(Entries taken from a collection)
+---+

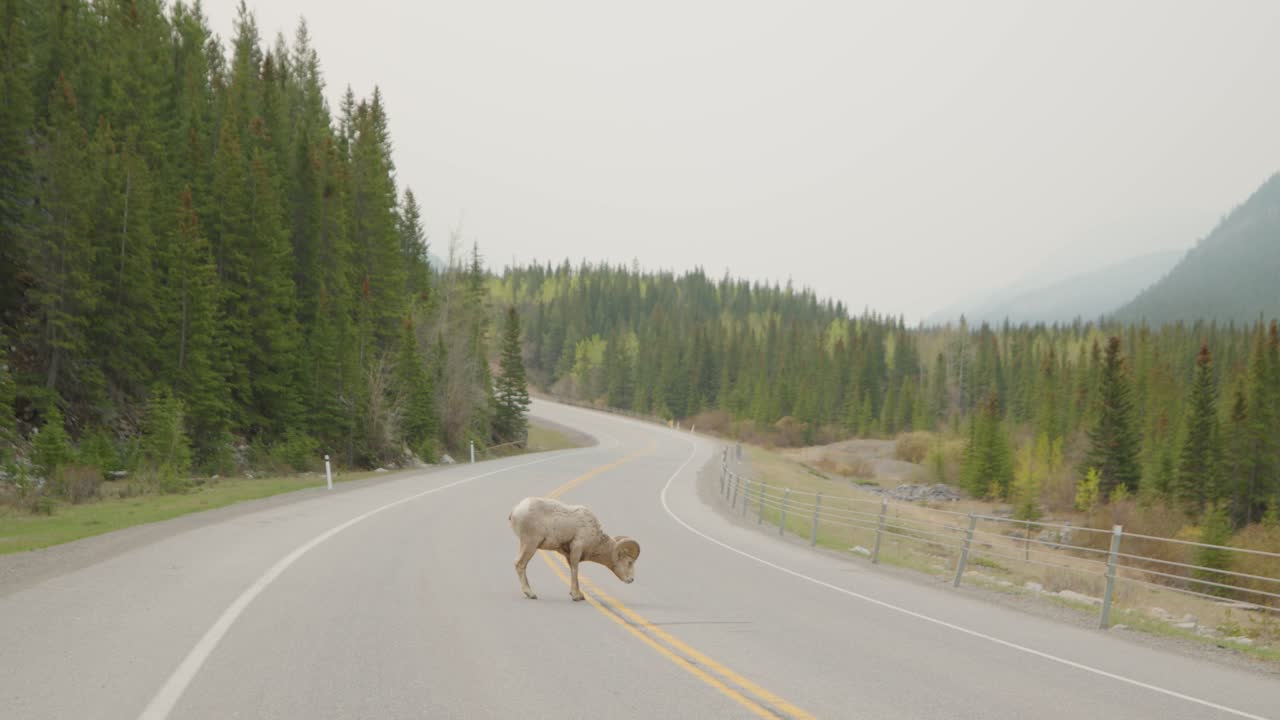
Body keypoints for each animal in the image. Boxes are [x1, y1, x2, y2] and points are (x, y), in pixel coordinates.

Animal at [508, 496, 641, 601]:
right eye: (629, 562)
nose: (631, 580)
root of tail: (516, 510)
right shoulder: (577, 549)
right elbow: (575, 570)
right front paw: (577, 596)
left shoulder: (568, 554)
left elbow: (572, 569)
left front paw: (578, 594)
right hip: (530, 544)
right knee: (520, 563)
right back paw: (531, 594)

+---+

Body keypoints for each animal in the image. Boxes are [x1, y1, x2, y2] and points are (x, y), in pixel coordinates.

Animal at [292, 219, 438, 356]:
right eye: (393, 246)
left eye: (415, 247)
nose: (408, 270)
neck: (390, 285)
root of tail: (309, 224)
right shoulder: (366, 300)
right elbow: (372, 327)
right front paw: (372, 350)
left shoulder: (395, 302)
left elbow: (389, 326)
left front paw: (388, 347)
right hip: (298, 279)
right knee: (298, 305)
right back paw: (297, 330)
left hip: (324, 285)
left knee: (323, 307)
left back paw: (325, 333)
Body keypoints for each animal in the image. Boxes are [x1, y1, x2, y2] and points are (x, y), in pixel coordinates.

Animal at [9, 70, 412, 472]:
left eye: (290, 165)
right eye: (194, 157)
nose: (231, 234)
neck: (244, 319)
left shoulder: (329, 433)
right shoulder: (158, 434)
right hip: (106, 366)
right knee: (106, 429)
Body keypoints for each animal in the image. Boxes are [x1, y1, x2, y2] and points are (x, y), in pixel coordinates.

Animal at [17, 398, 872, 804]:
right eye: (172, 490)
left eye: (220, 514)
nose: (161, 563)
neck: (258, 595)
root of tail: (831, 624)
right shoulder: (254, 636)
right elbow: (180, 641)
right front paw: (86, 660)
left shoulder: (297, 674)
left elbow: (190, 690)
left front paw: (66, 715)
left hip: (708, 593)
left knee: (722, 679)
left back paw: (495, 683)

+---+

● Work instruction:
Exact duplication is required for the lines above, from the line that contains "neck: (390, 285)" to the line that contains "left back paw: (325, 333)", inclusive; omit all others.

● Solution to this task:
neck: (390, 285)
root of tail: (309, 224)
right shoulder: (366, 300)
right elbow: (372, 327)
right front paw: (372, 350)
left shoulder: (395, 302)
left elbow: (389, 326)
left front paw: (388, 347)
right hip: (298, 279)
right knee: (298, 305)
right back paw: (297, 330)
left hip: (324, 285)
left knee: (323, 307)
left back paw: (325, 333)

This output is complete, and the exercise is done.